Cuba’s vaccination program is moving forward, now including children as young as 2. Cuba is on target for 100% vaccination by the end of this year. Infection and death rates are declining.
Hope for the Global South
Cuba’s vaccines hold hope for the Global South, particularly Africa. According to Our World in Data, only 2.4% of people in low-income countries have been vaccinated.
In March, Cuba and Zimbabwe announced construction of a state-of-the-art pharmaceutical production plant in that blockaded southern African country.
Reuters reported Oct. 7 that Moderna has announced plans to build a plant in Africa. However, “Nkengasong, director of the Africa Centres for Disease Control and Prevention, said he had not seen the Moderna statement and the company had not consulted with him.
“At a news conference, he welcomed any efforts to address the continent’s medium-to-long term needs, but said Moderna’s plans would not solve its problems securing COVID-19 vaccine doses now.”
The World Health Organization continued its criticism of vaccine hoarding by the imperialist countries, reported CNBC Sept. 7: “‘This is not just unfair, it’s not just immoral, it’s prolonging the pandemic,’ said Maria Van Kerkhove, the WHO’s technical lead on COVID. ‘And it is resulting in people dying.’”
Kerkhove’s words echo the summary of the June 18-21 Summit for Vaccine Internationalism. Summit coordinator Varsha Gandikota-Nellutla said:
“A new international health order is in formation. It is desperately needed to overcome the vaccine apartheid which threatens our very survival, calls the South’s sovereignty into question and risks further murderous mutations of this virus.”

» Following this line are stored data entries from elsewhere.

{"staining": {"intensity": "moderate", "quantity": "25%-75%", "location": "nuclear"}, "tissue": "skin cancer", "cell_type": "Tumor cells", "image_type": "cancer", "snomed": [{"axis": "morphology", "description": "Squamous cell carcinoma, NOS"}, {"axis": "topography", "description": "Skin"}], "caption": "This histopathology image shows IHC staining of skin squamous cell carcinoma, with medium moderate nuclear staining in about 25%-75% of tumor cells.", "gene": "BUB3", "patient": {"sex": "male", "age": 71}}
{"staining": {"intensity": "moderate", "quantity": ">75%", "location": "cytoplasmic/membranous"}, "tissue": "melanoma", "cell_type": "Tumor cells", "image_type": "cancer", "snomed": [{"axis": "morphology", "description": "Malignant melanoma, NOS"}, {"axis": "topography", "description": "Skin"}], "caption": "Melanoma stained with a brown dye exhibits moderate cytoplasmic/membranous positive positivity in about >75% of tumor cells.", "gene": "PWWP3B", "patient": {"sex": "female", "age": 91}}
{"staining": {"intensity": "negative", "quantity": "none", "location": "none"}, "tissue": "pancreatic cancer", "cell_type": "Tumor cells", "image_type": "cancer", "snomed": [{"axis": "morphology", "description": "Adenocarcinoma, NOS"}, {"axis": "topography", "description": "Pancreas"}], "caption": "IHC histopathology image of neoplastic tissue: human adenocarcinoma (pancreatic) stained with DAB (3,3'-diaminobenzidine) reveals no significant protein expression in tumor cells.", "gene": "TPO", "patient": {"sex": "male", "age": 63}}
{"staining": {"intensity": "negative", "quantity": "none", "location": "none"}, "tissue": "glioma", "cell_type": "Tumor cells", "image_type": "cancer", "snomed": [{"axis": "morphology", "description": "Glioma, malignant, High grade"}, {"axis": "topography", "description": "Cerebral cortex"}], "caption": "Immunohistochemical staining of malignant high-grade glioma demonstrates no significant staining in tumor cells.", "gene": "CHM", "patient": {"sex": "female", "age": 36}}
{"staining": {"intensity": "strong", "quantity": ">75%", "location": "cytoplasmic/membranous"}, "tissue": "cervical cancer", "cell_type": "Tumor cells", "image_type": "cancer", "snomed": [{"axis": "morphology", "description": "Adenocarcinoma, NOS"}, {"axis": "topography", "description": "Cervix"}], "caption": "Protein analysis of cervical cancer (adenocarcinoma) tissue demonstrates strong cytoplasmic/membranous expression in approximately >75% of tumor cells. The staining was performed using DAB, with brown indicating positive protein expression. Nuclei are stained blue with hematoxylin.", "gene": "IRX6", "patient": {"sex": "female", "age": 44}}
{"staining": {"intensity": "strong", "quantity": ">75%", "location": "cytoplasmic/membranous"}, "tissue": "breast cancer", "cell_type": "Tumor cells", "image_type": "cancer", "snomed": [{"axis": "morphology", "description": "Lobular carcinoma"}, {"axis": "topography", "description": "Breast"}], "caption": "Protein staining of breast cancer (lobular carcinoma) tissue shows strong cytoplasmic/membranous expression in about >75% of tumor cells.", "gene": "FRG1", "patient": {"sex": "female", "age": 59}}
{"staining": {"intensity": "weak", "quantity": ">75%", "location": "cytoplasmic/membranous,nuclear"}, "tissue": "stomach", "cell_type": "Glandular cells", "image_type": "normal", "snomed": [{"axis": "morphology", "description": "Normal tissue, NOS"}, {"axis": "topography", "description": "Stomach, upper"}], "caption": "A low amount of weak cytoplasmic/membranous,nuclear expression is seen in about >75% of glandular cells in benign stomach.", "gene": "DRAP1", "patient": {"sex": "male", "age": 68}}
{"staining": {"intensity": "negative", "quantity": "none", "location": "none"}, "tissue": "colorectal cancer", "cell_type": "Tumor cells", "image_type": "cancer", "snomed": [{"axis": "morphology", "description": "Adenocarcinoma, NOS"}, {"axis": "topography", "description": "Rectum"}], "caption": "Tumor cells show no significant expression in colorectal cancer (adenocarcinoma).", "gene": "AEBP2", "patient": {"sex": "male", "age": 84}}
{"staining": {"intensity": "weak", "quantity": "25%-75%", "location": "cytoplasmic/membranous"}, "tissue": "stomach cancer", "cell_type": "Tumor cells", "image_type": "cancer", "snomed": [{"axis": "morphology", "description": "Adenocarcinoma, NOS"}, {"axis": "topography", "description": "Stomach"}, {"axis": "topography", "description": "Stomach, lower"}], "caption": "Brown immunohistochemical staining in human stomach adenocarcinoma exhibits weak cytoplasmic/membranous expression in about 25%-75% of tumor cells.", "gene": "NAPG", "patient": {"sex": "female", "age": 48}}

At that summit, “Cuba committed to not only open collaboration but affordable prices, with Dr. Regla Pardo, Cuba’s vice minister for health, telling the summit: ‘Cuban vaccines will be affordable and will benefit those most in need.’”
This raises an interesting question. Is the blockade of Cuba also an international weapon to expand Big Pharma profits from COVID-19 vaccines?
It’s happened before. In 2001, BBC reported that Cuba announced it would make generic forms of patented HIV/AIDS drugs, but the move was being challenged before the World Trade Organization by “some developed countries and large pharmaceutical companies.”
It is in the interest of the world’s people to #unblockCuba, so #USAstopLying!